TDF has already negotiated with lenders to roll over debt maturities from 2014 to 2016 and extending again would trigger additional fees and higher interest payments, said one of the sources.

A consortium led by Canadian pension fund PSP Investments has offered 3.5 billion euros for TDF France, making it to the second round of the auction, said the sources.

Dering Capital, founded in 2011 by Ben Jenkins, ex Hong Kong head of private equity firm Blackstone (BX.N), is slightly ahead of PSP on price with a bid around 3.6 billion, sources said.

The sellers – comprising private equity funds TPG with 42 percent, Charterhouse Ardian (previously known as AXA private equity) and France’s BPI – are weighing whether to let the two contenders study TDF France’s books, in the hope they will improve their bids, or call off the process, the people said.

People close to TDF have previously said its owners would not sell the French business for less than 4 billion euros, which they see as a low-end valuation assuming EBITDA (earnings before interest, tax, depreciation and amortization) improves to about 380 million euros in 2014 and applying sector price multiples of between 10.5 and 11.5 times that total.

But sources familiar with the bidders are hoping a deal could be agreed with final and fully-financed offers of around 3.5 to 3.6 billion euros.

Dering had expressed concerns to TDF’s owners over possible governance issues for a foreign acquirer, after the French government blocked Yahoo!
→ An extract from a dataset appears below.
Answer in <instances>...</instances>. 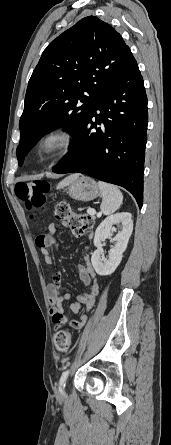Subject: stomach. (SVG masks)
I'll return each mask as SVG.
<instances>
[{"mask_svg":"<svg viewBox=\"0 0 171 445\" xmlns=\"http://www.w3.org/2000/svg\"><path fill=\"white\" fill-rule=\"evenodd\" d=\"M65 186H67L66 193L74 200L88 202L101 195L96 182L86 176H81Z\"/></svg>","mask_w":171,"mask_h":445,"instance_id":"stomach-1","label":"stomach"}]
</instances>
Inc‘s (YHOO.O) acquisition of video broadcaster Dailymotion. But the owners had given assurances the process will be fair and transparent, the sources said.


Some of the sources however wonder if state-owned BPI could favor fellow institutional investor PSP, one of Canada’s largest pension investment managers with $76.1 billion of assets under management at March 31, 2013, over an Asia-backed private equity fund.
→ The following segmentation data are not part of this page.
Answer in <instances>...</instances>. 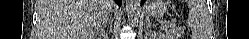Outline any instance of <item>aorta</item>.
I'll use <instances>...</instances> for the list:
<instances>
[{"mask_svg": "<svg viewBox=\"0 0 249 39\" xmlns=\"http://www.w3.org/2000/svg\"><path fill=\"white\" fill-rule=\"evenodd\" d=\"M126 10L129 21L135 23L140 10V0H126Z\"/></svg>", "mask_w": 249, "mask_h": 39, "instance_id": "aorta-1", "label": "aorta"}]
</instances>
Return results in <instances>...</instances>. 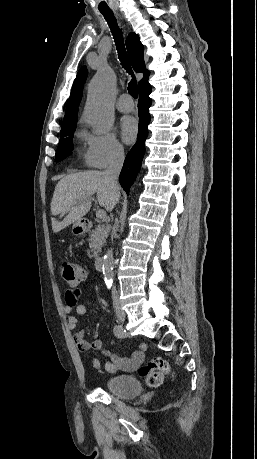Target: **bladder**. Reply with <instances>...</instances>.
Masks as SVG:
<instances>
[{"label": "bladder", "mask_w": 257, "mask_h": 459, "mask_svg": "<svg viewBox=\"0 0 257 459\" xmlns=\"http://www.w3.org/2000/svg\"><path fill=\"white\" fill-rule=\"evenodd\" d=\"M104 389L122 399H130L143 393V387L138 379L127 374L109 377L104 383Z\"/></svg>", "instance_id": "31cf9c89"}]
</instances>
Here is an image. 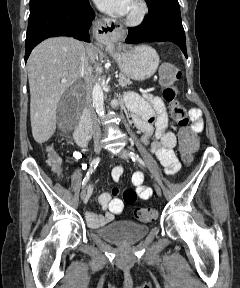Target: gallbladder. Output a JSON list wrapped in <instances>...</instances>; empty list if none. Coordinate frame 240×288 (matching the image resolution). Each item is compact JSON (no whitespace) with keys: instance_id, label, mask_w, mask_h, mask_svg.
Instances as JSON below:
<instances>
[{"instance_id":"obj_1","label":"gallbladder","mask_w":240,"mask_h":288,"mask_svg":"<svg viewBox=\"0 0 240 288\" xmlns=\"http://www.w3.org/2000/svg\"><path fill=\"white\" fill-rule=\"evenodd\" d=\"M74 111V107L69 105L66 97L64 96L58 105V118L62 120V116H68Z\"/></svg>"}]
</instances>
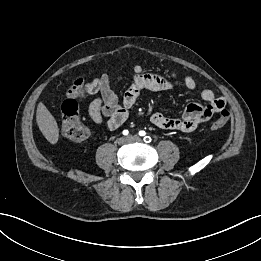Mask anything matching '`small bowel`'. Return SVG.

PSP is teaming up to bid for TDF France with European infrastructure fund Arcus, which manages investments worth 12 billion euros including Scotland’s Forth Ports and Portuguese toll road operator Brisa (BRSAY.PK).
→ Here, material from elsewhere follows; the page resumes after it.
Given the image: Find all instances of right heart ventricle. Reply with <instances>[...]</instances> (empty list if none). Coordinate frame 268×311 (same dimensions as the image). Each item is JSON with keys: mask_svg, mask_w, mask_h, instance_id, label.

New York-based Dering has recently made progress on both debt and equity funding for the bid. “The equity part and the debt are now fully funded”, said a person familiar with the situation. “The equity consortium consists of pre-eminent global investors from Europe, North America and Asia”, said the person who declined to be identified because the talks are private.

France’s BPI has offered to reinvest in the asset if the sale goes through, in order to maintain a French element within TDF France’s shareholding, said the people.

TDF France’s owners were initially hoping to sign a deal early next year, the sources said.

The business has failed to attract more pension or infrastructure suitors eying stable returns because of its dependence on market prices and contract renewals, sector bankers said.

Some potential bidders have also been put off by the risk of government intervention in France, they said.

Industry players American Towers (AMT.N), Crown Castle (CCI.N) and Canadian pension fund CPP had a look at TDF’s French business but have dropped out of the process, the people said.

Talks which started over the summer to sell TDF’s French assets have also stumbled over valuation issues. People close to first shareholder TPG said the fund is ready to call off the sale if offers fall short of its expectations.

Ardian, which owns 18 percent of TDF, also said other options were on the table if the parties could not agree on price.

Some sector bankers not involved in the process however believe deferring a sale would be risky because of sluggish growth in the industry and the need to repay debt and avoid tough negotiations with lenders.

TDF, Dering Capital, PSP Investments, TPG, Ardian and BPI declined comment.